UTD rep pushes legislation for grad student-athletes
An NCAA Div. III committee is exploring options to allow graduate students to continue their athletic careers at an institution other than their undergraduate university.
The current rule allows graduate students to play — provided they have eligibility remaining — only at the university where they did their undergraduate athletics and degree.
The eligibility criterion allows a player to play for four years over 10 semesters or 15 quarters.
Senior men’s soccer player Michael Darrow said he was surprised about the current rule.
“I had no idea that D-III sports did not allow graduate students to play sports if they had eligibility left (in another university),” Darrow said. “I know guys who have used eligibility in graduate school for D-I to continue playing soccer. So, I hope this legislation gets changed to accommodate graduate students playing D-III sports.”
Darrow said changing the rule to permit graduate students to play in Div. III would be a good thing because he feels that age isn’t a hindrance to playing in the division.
“We had an older guy on our team two years ago (who) still played a role out on the field,” Darrow said. “I don’t think there is any reason that they shouldn’t have the opportunity to continue playing, as long as they have eligibility left.”
The proposal has been approved by the Interpretations and Legislation Committee, and will now be put forth to the Management Council.
Survey and Legislation
Kurt Beron, UTD’s faculty representative for the NCAA, moved the proposal in the Legislative Committee and will be handling it at the national level should it be approved by the Management Council.
The proposal will have to go through two more steps before it will be put to a vote at the national meeting in January 2015.
Beron said there was a growing understanding that in Div. III the focus is on the student part of student-athlete.
The proposal was formed after hearing the results of a Div. III membership survey.

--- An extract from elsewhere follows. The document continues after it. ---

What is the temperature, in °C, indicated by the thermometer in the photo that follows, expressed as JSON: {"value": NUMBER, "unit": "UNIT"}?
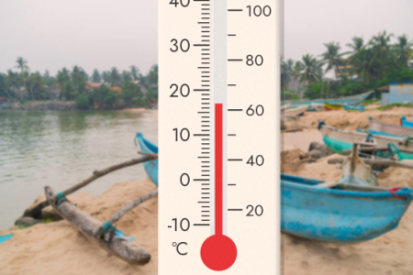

“We surveyed the membership on various issues and one of them addressed the graduate student issue,” Beron said. “And there was sentiment, certainly not unanimous, that a change should be considered.”
The membership of Div. III includes representatives from 450 universities nationwide, and about 170,000 student-athletes who represent 40 percent of the NCAA.
In the survey, 56 percent of the respondents indicated they agreed that graduate students should be permitted to compete at an institution other than from where they received their undergraduate degree.
“The survey question that was asked was not given with any context,” Beron said. ”I’m actually surprised it had as much support as it did given this lack of context.”
Beron said he was interested in the issue because he had seen several situations over the years at UTD, where incoming graduate students who wanted to play were unable to get on the roster.
“The idea now is an educational one, explain why this would be a good rule to adopt,” Beron said. “We have such a mix of schools in division III. We look very different from division II and I.”
Eighty percent of Div. III schools are private and 20 percent are public and vice-versa for Div. I, Beron said.
“Many of the schools don’t have graduate programs, so they may not understand as much the need (for the legislation),” Beron said. “They certainly care about the student as a student, but they aren’t as familiar with the whole graduate student process. So their focus, naturally, is on the undergraduate education.”
The focus on undergraduate education could be why 44 percent of the respondents disagreed that the students should be permitted to pursue their academic careers at a different university.
“The biggest concern would be that the NCAA division III philosophy focuses on the undergraduate student-athlete experience, while this would open the field to include graduate students,” said Jason Hirsch, men’s soccer head coach. “I’m not sure how this would affect D-III negatively though. Honestly, I couldn’t say if there will be any major problems or drawbacks to adding this legislation to D-III.”
Impact of the Legislation
Beron said he expects very few players to be impacted by the change but he said the committee was still gathering statistics for it.
For this spring semester, UTD has 256 student-athletes and four of those are graduate students.
“There could be a few instances where it could come back that someone in a conference who doesn’t have graduate programs could end up facing one of their students at another school, which has a graduate program,” Beron said.
Hirsch said he did not consider this to be a problem and that students must put academics above athletics.
“I believe that (students) need to make the best decision for themselves, and if that means going to graduate school at a conference rival for an education, then so be it,” he said.
The earliest that it could be adopted would be January next year and the rule would be implemented for the 2015-16 academic year, Beron said.
If implemented, it would be a permissive rule. This means that a university or a conference could set more restrictive rules that would hinder the possibility of a graduate student participating in athletics.
Darrow opposed the concept of it being a permissive rule as he felt students should be entitled to four years as athletes.
“I think everyone should be allowed,” he said. “If they are going to pass the legislation then it shouldn’t be a permissive thing school-by-school because everybody deserves the right to play for four years.”